Поэтики европейского классицизма XVI–XVIII веков в неизменном виде воспроизводят схему, заимствованную из античной поэтики. Как пишет Абрамс:

Согласно основополагающей схеме неоклассической мысли, язык – это «облачение» для мысли, а риторические фигуры – «украшения» языка, используемые, чтобы вызвать приятные чувства, и отличающие поэтическую речь от исключительно назидательной. Эти элементы должны соединиться и сформировать связное единство в соответствии с неоклассическим принципом, согласно которому decorum или пропорциональность частей играет объединяющую роль, – сложным требованием, подразумевающим приспособление к поэтическому жанру и к описанной материи, а также к характеру и душевному состоянию говорящего персонажа259.

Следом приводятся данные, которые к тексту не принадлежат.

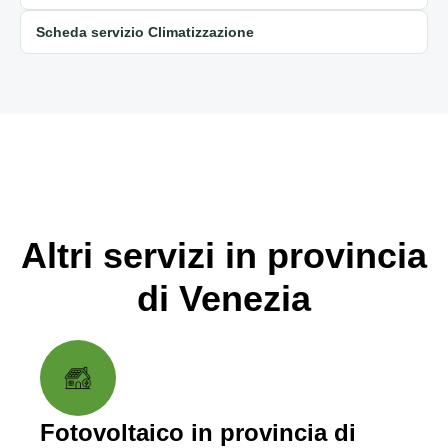
Scheda servizio Climatizzazione
Altri servizi in provincia
di Venezia
Fotovoltaico in provincia di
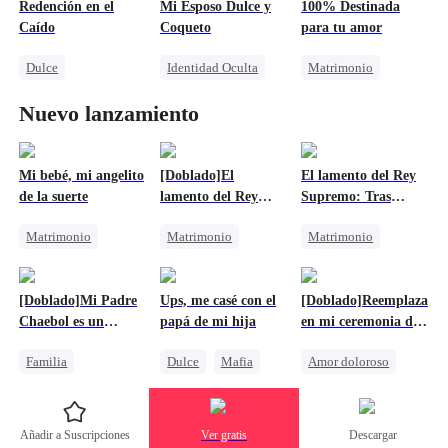
Redención en el
Mi Esposo Dulce y
100% Destinada
Lamento
CEO
Amor Después Del Matrimonio
Malententido
Caído
Coqueto
para tu amor
Persiguiendo el amor
Dulce
Identidad Oculta
Matrimonio
Destinado
CEO
Dulce
CEO
Destinado
CEO
Nuevo lanzamiento
Protagonista Femenina Fuerte
Matrimonio Relámpago
Matrimonio Por Contrato
Aventura De Una Noche
Embarazada
Amor Después Del Matrimonio
Mi bebé, mi angelito
[Doblado]El
El lamento del Rey
de la suerte
lamento del Rey
Supremo: Tras
Supremo: Tras
abandonarme,
Matrimonio
Matrimonio
Matrimonio
abandonarme,
implora mi perdón
implora mi perdón
Dulce
Retorcido
Retorcido
Destinado
Aristócrata
Aristócrata
[Doblado]Mi Padre
Ups, me casé con el
[Doblado]Reemplazada
Amado por todos
Lamento
Lamento
Chaebol es un
papá de mi hija
en mi ceremonia de
Bebés Lindos
Inútil, pero Yo lo
marcado
Familia
Dulce
Mafia
Amor doloroso
Haré Rey
Embarazada
Bebés Lindos
Matrimonio Relámpago
Hombre-Lobo
Amor Después Del Matrimonio
Protagonista Femenina Fuerte
Embarazada
Lamento
Añadir a Suscripciones
Ver gratis
Descargar
Unión de Fuertes
Persiguiendo el amor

Лишь в течение XVIII века подобные теории утрачивают влияние. Постепенно, после метаморфозы, которая продлилась столетие, утверждается представление о том, что риторические фигуры, отличающие литературный текст от текста нулевой степени, – это не украшения, которые отбирают с холодным сердцем, стремясь соблюсти установленные обычаи, а проявления страсти, способа получать опыт, способа мыслить. Единственный классический автор, открыто поддержавший эту позицию, Псевдо-Лонгин, в античной культуре был почти неизвестен, его заново открыли лишь в XVIII веке, когда изменившиеся общие знания привели к решительным изменениям пространства западной литературы260.

2. Экспрессивизм

Новая поэтика распространялась стремительно. Когда Леопарди излагает ее от своего имени на страницах «Дневника размышлений», речь уже идет о победившей точке зрения, выраженной в знаменитой максиме Бюффона, которую, между прочим, неправильно поняли: «стиль – это человек». В конце XIX века Норден использует этот топос, чтобы подчеркнуть дистанцию между античным и современным, романтическим и постромантическим пониманием формы:

Какое влияние оказывала на стиль личность античного автора или, иначе говоря, какую ценность имеют для того времени слова Бюффона «le style est l’homme même»? <…> Некогда стиль являлся искусством, которому учились, невозможно было нарушить правила ради собственной личности, и в этом отношении Античность куда больше, чем современная эпоха, непременно требовала от индивидуума того, что он подчинит свою оригинальность авторитету традиции, одобренной авторитетными критиками, подавит свою гениальность261.